━━ TRECHO DO TEXTO ━━
Não se sabe se Jorge confirma hoje em dia, mas à época João ganhou dele o apelido Comanche, que o cantor entoa em várias gravações.
— Eu era riponga, usava uma bandana que nem o (Carlos) Santana e torcia para os índios nos filmes. Ele falava: “Toca aí, Comanche!” — recorda o percussionista.
O mercado ficou ruim, e o trio suspendeu as atividades em 1975. Só voltou em 2000, participando do CD “Tanto tempo”, de Bebel Gilberto, e novamente fazendo apresentações. Em 2001, lançaram “Samba rock”.
— Os DJs relançaram a gente. Fomos para a Europa, fizemos muitos shows. Nos Estados Unidos, toquei com DJs. Passei a ter a linguagem dos DJs — conta João, que acredita ainda existir preconceito de músicos contra DJs. — DJ é um arranjador musical. Em vez de usar instrumentos, usa discos. E eu respeito isso. Mas a gente ainda tem a poeira do século passado. Há os caretas, que não param para ouvir. Por isso, é importante o mangundi, porque tem os caras fechados nas suas casinhas. A gente precisa abrir um pouco a cabeça das pessoas. A linguagem é outra hoje, é muito mais rápida. Não pode ser disco instrumental, acústico, de terno e gravatinha borboleta. Você tem recursos para fazer boa música eletrônica, reprocessada ou o que a gente quiser.
━━━
━━ DADOS DISPONÍVEIS ━━
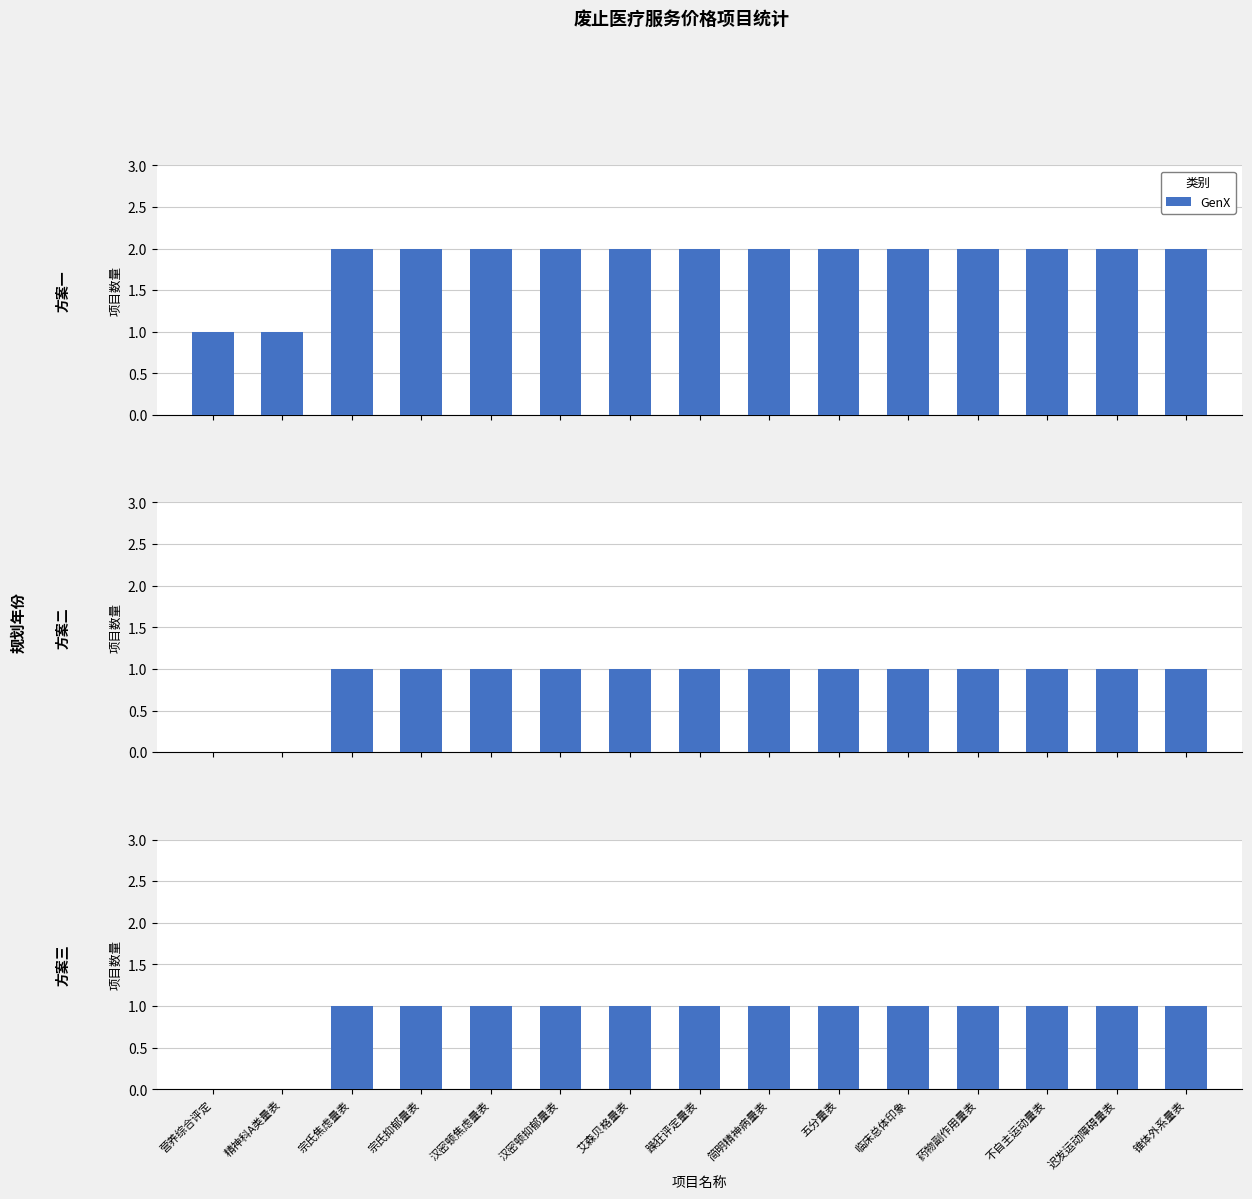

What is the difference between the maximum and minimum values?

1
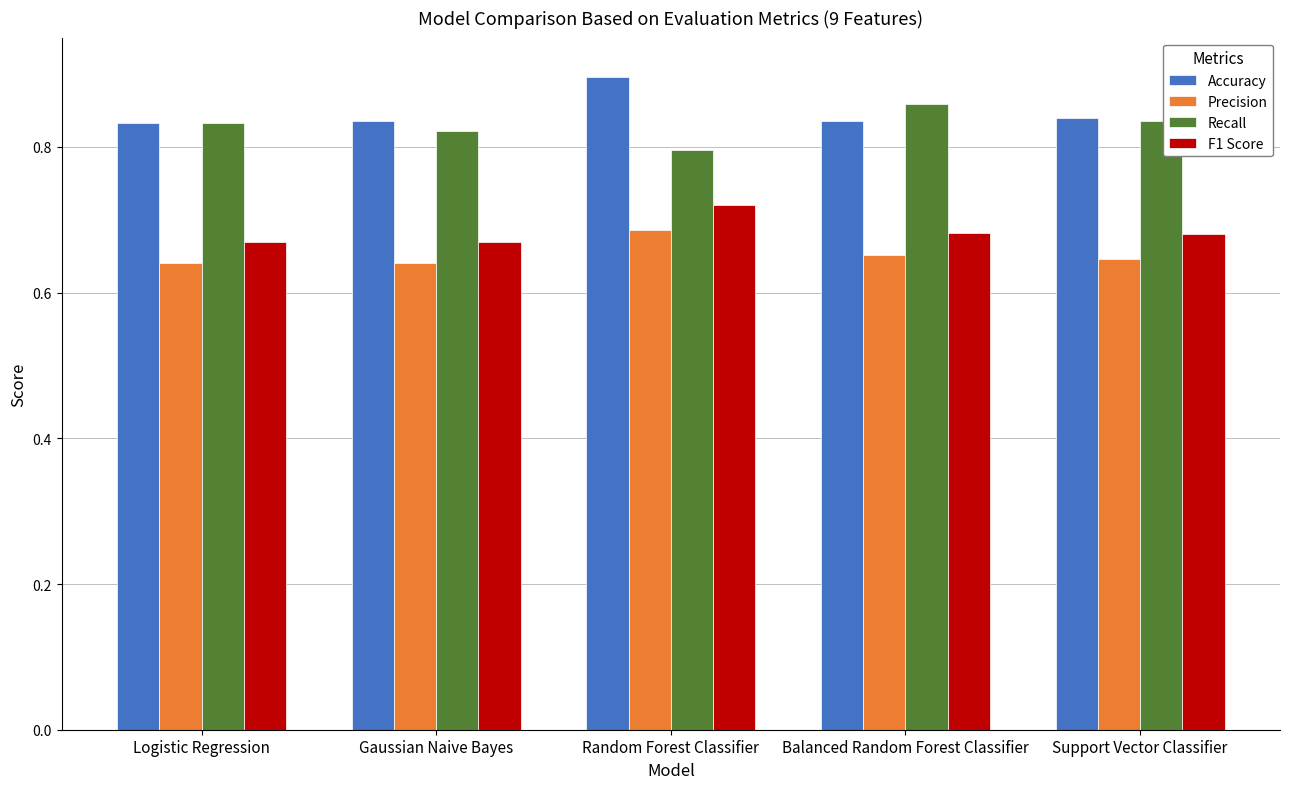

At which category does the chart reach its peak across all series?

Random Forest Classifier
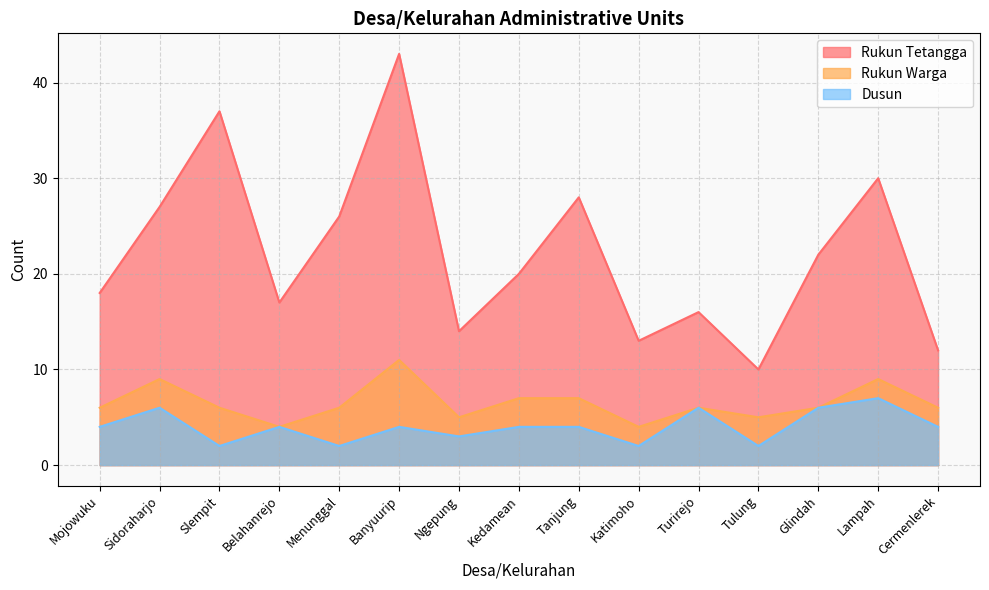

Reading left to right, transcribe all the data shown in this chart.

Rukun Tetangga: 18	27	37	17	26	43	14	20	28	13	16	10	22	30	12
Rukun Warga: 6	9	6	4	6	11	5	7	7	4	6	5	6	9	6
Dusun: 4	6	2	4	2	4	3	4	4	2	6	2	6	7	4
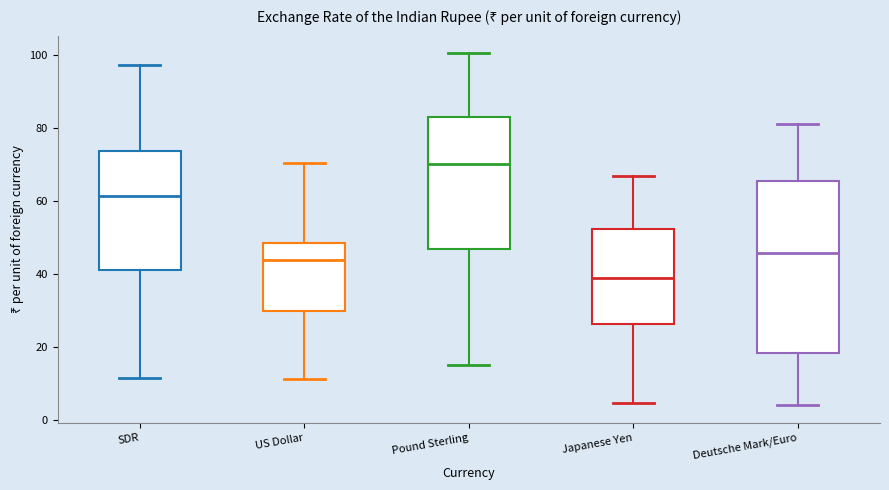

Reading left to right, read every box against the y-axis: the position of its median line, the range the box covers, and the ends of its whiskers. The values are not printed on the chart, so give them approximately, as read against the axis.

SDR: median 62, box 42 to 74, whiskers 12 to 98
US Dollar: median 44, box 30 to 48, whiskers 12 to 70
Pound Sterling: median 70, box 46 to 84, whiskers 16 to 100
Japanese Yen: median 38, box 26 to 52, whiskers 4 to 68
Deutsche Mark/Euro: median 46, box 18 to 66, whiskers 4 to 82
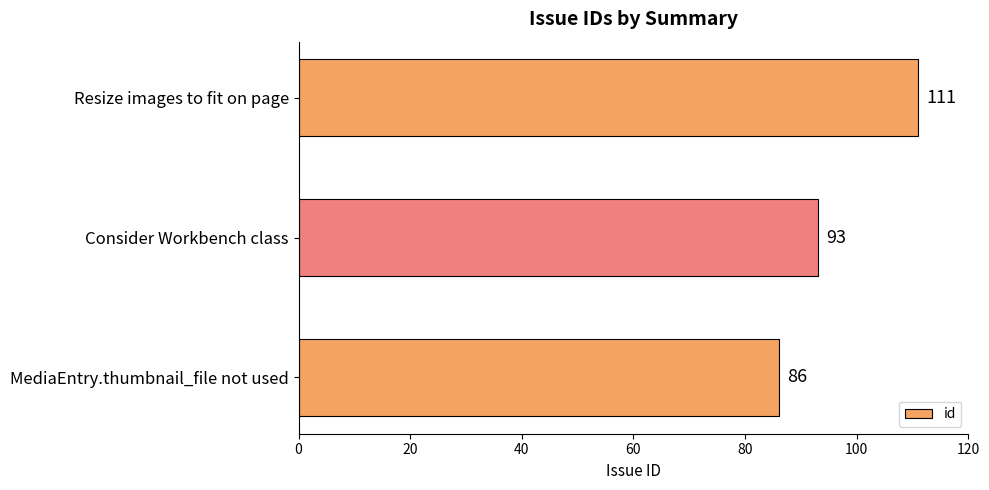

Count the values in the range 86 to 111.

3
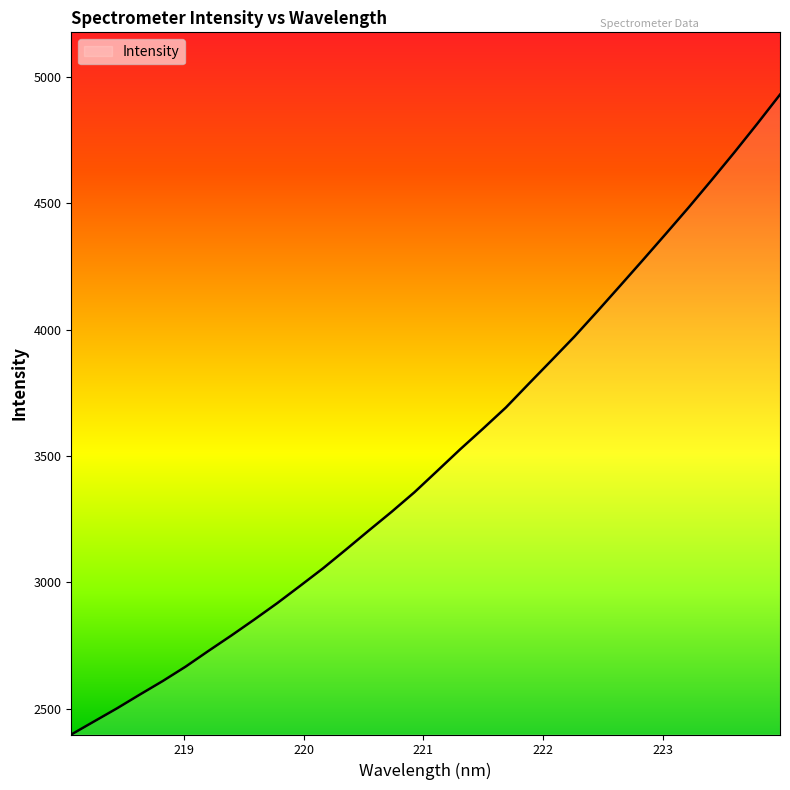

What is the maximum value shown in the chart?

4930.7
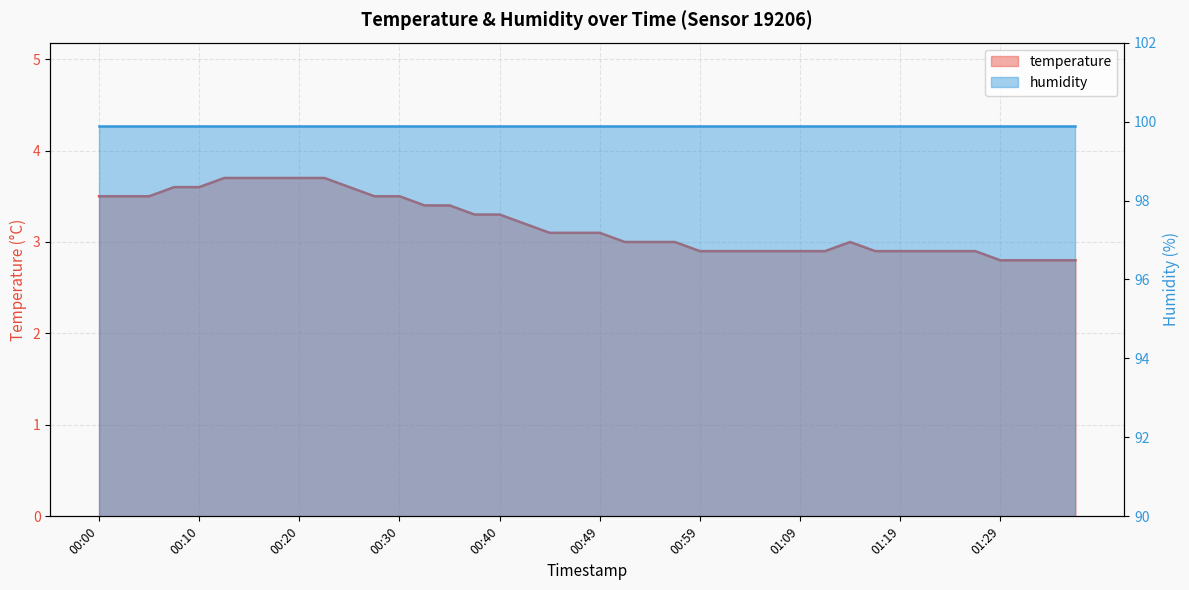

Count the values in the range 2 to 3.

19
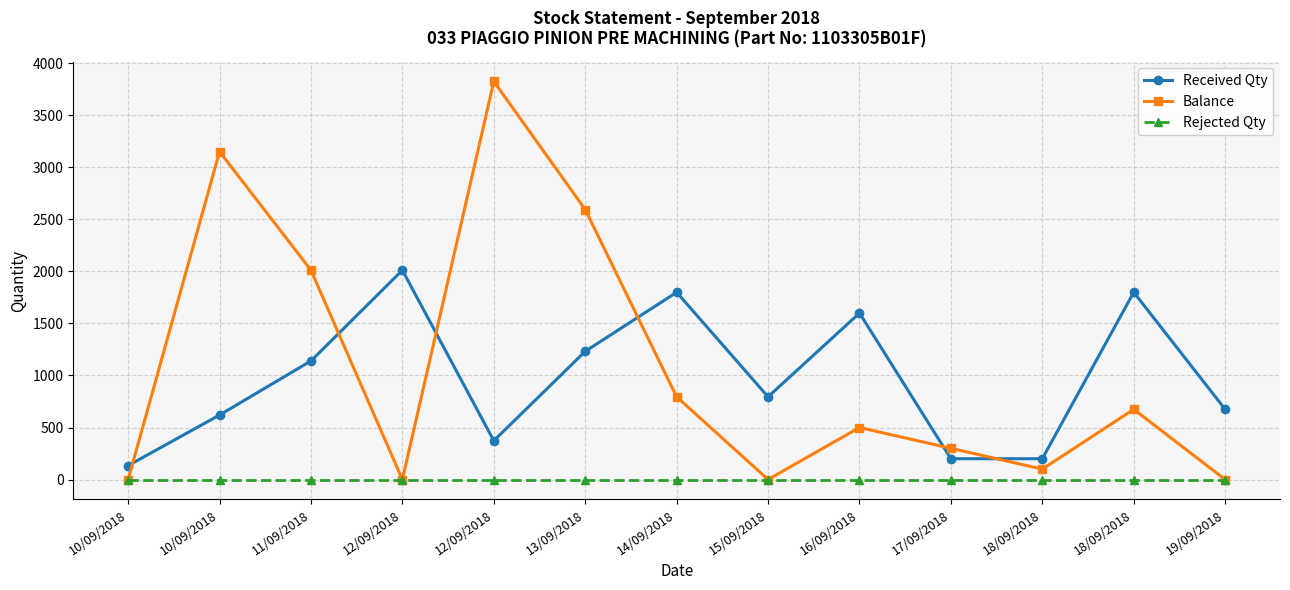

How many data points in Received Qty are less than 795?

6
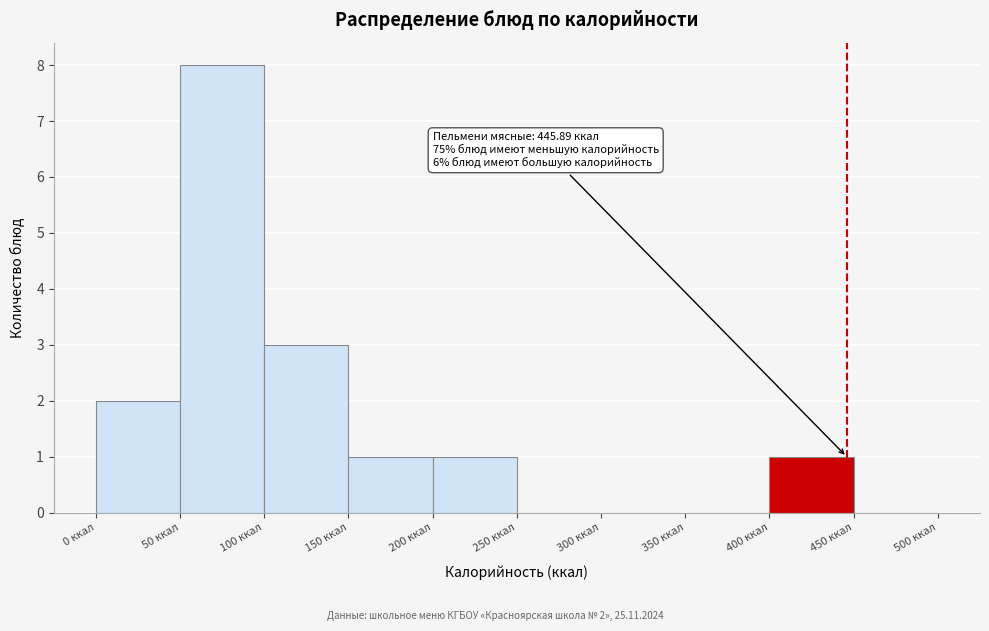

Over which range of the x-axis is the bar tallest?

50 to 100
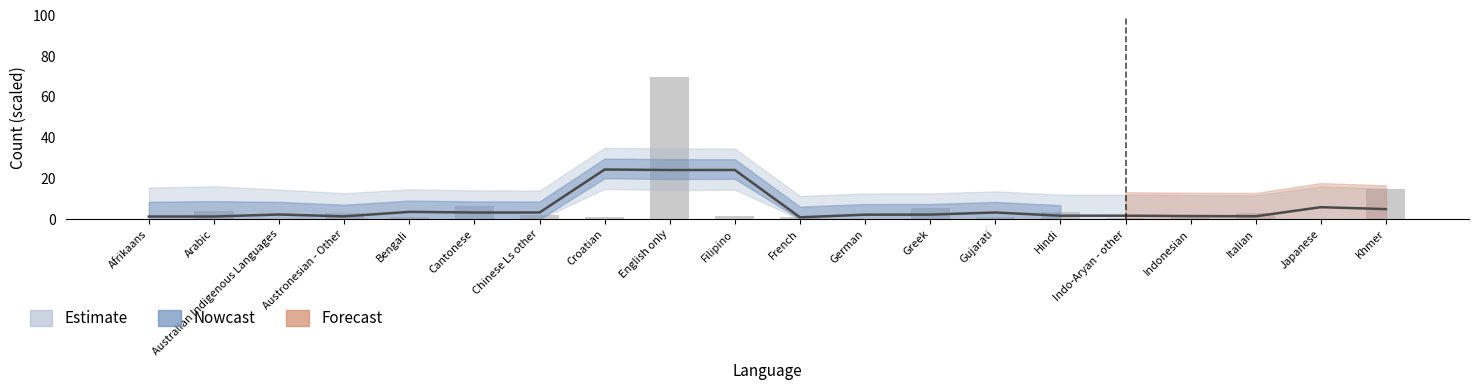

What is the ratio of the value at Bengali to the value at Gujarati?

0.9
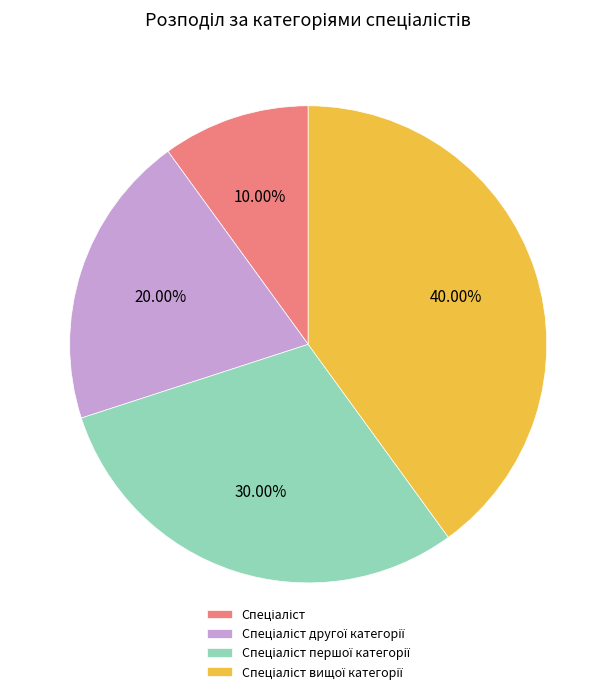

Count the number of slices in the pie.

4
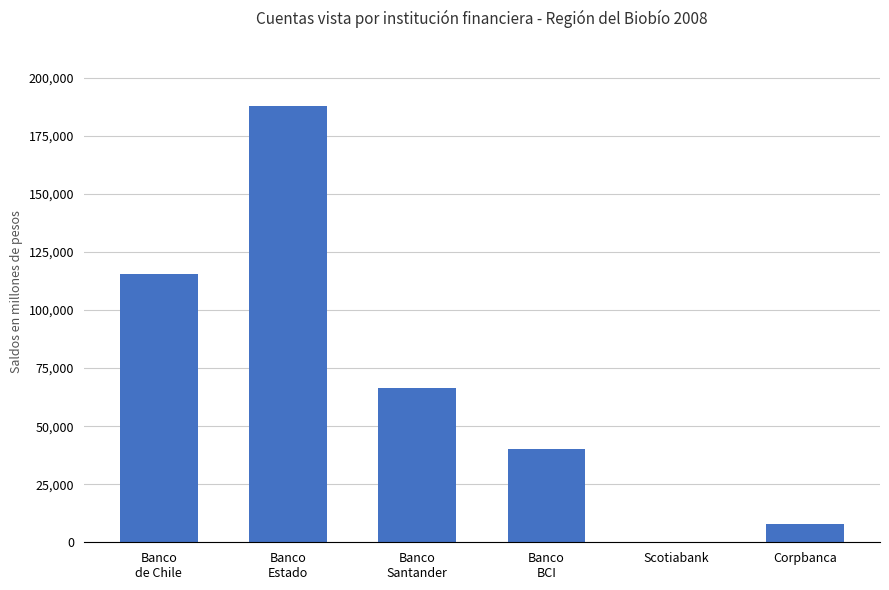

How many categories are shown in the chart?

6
━━━
# LISTA DE EXERCÍCIOS
1. Transcreva da listagem, sem nenhuma alteração, as linhas que vão da que contém "SDR: median 62, box" até o fim da listagem, incluindo as duas extremidades e omitindo as imagens.
2. Dê continuidade ao texto sobre o percussionista João e o trio a partir do ponto em que ele termina.
A listagem não tem nenhuma relação com o texto.

# RESPOSTAS POR TAREFA
1.
SDR: median 62, box 42 to 74, whiskers 12 to 98
US Dollar: median 44, box 30 to 48, whiskers 12 to 70
Pound Sterling: median 70, box 46 to 84, whiskers 16 to 100
Japanese Yen: median 38, box 26 to 52, whiskers 4 to 68
Deutsche Mark/Euro: median 46, box 18 to 66, whiskers 4 to 82

Count the values in the range 86 to 111.

3

What is the maximum value shown in the chart?

4930.7

Count the values in the range 2 to 3.

19

How many data points in Received Qty are less than 795?

6

Over which range of the x-axis is the bar tallest?

50 to 100

What is the ratio of the value at Bengali to the value at Gujarati?

0.9

Count the number of slices in the pie.

4

How many categories are shown in the chart?

6

2.
João diz ter muito mais músicas para gravar. E conta que o Mocotó planeja fazer um álbum em 2026. O trio é formado agora por ele, Nereu e Melvin Santhana. Já morreram Fritz e aquele que o substituiu, Skowa. Com seu filho Janja Gomes, João ainda tem a Comanche Groove’s Band.